<<<<

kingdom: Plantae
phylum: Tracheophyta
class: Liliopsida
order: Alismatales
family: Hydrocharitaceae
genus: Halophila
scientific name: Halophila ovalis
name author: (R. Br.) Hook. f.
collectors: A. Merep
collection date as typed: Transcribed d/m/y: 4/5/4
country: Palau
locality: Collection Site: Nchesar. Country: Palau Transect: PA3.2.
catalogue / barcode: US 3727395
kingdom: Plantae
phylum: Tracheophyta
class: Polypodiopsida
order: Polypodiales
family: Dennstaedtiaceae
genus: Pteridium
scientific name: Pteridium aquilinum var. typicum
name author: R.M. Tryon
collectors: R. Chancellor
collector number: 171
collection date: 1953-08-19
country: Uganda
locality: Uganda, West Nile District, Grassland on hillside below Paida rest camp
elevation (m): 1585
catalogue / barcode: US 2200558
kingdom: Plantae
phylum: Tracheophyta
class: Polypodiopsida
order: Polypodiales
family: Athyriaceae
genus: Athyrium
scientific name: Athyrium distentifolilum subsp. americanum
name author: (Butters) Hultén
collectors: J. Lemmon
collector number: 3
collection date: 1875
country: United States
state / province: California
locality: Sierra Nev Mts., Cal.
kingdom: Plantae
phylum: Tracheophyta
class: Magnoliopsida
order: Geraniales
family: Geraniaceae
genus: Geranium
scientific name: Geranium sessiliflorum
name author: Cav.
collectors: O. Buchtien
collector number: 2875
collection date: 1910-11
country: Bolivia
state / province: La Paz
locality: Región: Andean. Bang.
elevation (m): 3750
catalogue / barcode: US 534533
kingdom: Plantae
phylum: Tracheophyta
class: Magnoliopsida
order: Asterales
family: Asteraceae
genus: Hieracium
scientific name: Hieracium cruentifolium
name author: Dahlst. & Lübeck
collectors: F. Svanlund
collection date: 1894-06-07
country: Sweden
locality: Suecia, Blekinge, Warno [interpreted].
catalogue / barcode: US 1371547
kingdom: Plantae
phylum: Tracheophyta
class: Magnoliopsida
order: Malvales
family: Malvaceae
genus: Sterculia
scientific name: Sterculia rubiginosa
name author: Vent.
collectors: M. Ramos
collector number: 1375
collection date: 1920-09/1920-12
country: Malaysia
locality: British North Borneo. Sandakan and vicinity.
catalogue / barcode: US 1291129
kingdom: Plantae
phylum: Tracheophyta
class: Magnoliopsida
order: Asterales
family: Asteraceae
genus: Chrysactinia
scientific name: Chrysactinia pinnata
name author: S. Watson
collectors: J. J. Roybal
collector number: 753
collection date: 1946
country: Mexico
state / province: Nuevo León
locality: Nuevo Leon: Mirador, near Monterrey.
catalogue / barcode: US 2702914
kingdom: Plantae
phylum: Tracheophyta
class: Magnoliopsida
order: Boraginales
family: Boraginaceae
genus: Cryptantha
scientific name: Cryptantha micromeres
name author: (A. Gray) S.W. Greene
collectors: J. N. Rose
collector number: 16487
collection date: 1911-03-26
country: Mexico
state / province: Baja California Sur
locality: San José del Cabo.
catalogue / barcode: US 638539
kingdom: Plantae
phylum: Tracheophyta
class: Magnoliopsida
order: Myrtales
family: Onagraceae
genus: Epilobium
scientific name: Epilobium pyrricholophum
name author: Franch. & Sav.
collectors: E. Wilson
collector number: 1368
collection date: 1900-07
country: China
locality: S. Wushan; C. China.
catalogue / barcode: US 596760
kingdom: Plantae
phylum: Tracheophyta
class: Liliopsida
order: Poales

>>>>

TASK DESCRIPTION
Please put every line of the items above into a JSON list of strings, one string per line, with blank lines left out.

SOLUTION
[
  "kingdom: Plantae",
  "phylum: Tracheophyta",
  "class: Liliopsida",
  "order: Alismatales",
  "family: Hydrocharitaceae",
  "genus: Halophila",
  "scientific name: Halophila ovalis",
  "name author: (R. Br.) Hook. f.",
  "collectors: A. Merep",
  "collection date as typed: Transcribed d/m/y: 4/5/4",
  "country: Palau",
  "locality: Collection Site: Nchesar. Country: Palau Transect: PA3.2.",
  "catalogue / barcode: US 3727395",
  "kingdom: Plantae",
  "phylum: Tracheophyta",
  "class: Polypodiopsida",
  "order: Polypodiales",
  "family: Dennstaedtiaceae",
  "genus: Pteridium",
  "scientific name: Pteridium aquilinum var. typicum",
  "name author: R.M. Tryon",
  "collectors: R. Chancellor",
  "collector number: 171",
  "collection date: 1953-08-19",
  "country: Uganda",
  "locality: Uganda, West Nile District, Grassland on hillside below Paida rest camp",
  "elevation (m): 1585",
  "catalogue / barcode: US 2200558",
  "kingdom: Plantae",
  "phylum: Tracheophyta",
  "class: Polypodiopsida",
  "order: Polypodiales",
  "family: Athyriaceae",
  "genus: Athyrium",
  "scientific name: Athyrium distentifolilum subsp. americanum",
  "name author: (Butters) Hultén",
  "collectors: J. Lemmon",
  "collector number: 3",
  "collection date: 1875",
  "country: United States",
  "state / province: California",
  "locality: Sierra Nev Mts., Cal.",
  "kingdom: Plantae",
  "phylum: Tracheophyta",
  "class: Magnoliopsida",
  "order: Geraniales",
  "family: Geraniaceae",
  "genus: Geranium",
  "scientific name: Geranium sessiliflorum",
  "name author: Cav.",
  "collectors: O. Buchtien",
  "collector number: 2875",
  "collection date: 1910-11",
  "country: Bolivia",
  "state / province: La Paz",
  "locality: Región: Andean. Bang.",
  "elevation (m): 3750",
  "catalogue / barcode: US 534533",
  "kingdom: Plantae",
  "phylum: Tracheophyta",
  "class: Magnoliopsida",
  "order: Asterales",
  "family: Asteraceae",
  "genus: Hieracium",
  "scientific name: Hieracium cruentifolium",
  "name author: Dahlst. & Lübeck",
  "collectors: F. Svanlund",
  "collection date: 1894-06-07",
  "country: Sweden",
  "locality: Suecia, Blekinge, Warno [interpreted].",
  "catalogue / barcode: US 1371547",
  "kingdom: Plantae",
  "phylum: Tracheophyta",
  "class: Magnoliopsida",
  "order: Malvales",
  "family: Malvaceae",
  "genus: Sterculia",
  "scientific name: Sterculia rubiginosa",
  "name author: Vent.",
  "collectors: M. Ramos",
  "collector number: 1375",
  "collection date: 1920-09/1920-12",
  "country: Malaysia",
  "locality: British North Borneo. Sandakan and vicinity.",
  "catalogue / barcode: US 1291129",
  "kingdom: Plantae",
  "phylum: Tracheophyta",
  "class: Magnoliopsida",
  "order: Asterales",
  "family: Asteraceae",
  "genus: Chrysactinia",
  "scientific name: Chrysactinia pinnata",
  "name author: S. Watson",
  "collectors: J. J. Roybal",
  "collector number: 753",
  "collection date: 1946",
  "country: Mexico",
  "state / province: Nuevo León",
  "locality: Nuevo Leon: Mirador, near Monterrey.",
  "catalogue / barcode: US 2702914",
  "kingdom: Plantae",
  "phylum: Tracheophyta",
  "class: Magnoliopsida",
  "order: Boraginales",
  "family: Boraginaceae",
  "genus: Cryptantha",
  "scientific name: Cryptantha micromeres",
  "name author: (A. Gray) S.W. Greene",
  "collectors: J. N. Rose",
  "collector number: 16487",
  "collection date: 1911-03-26",
  "country: Mexico",
  "state / province: Baja California Sur",
  "locality: San José del Cabo.",
  "catalogue / barcode: US 638539",
  "kingdom: Plantae",
  "phylum: Tracheophyta",
  "class: Magnoliopsida",
  "order: Myrtales",
  "family: Onagraceae",
  "genus: Epilobium",
  "scientific name: Epilobium pyrricholophum",
  "name author: Franch. & Sav.",
  "collectors: E. Wilson",
  "collector number: 1368",
  "collection date: 1900-07",
  "country: China",
  "locality: S. Wushan; C. China.",
  "catalogue / barcode: US 596760",
  "kingdom: Plantae",
  "phylum: Tracheophyta",
  "class: Liliopsida",
  "order: Poales"
]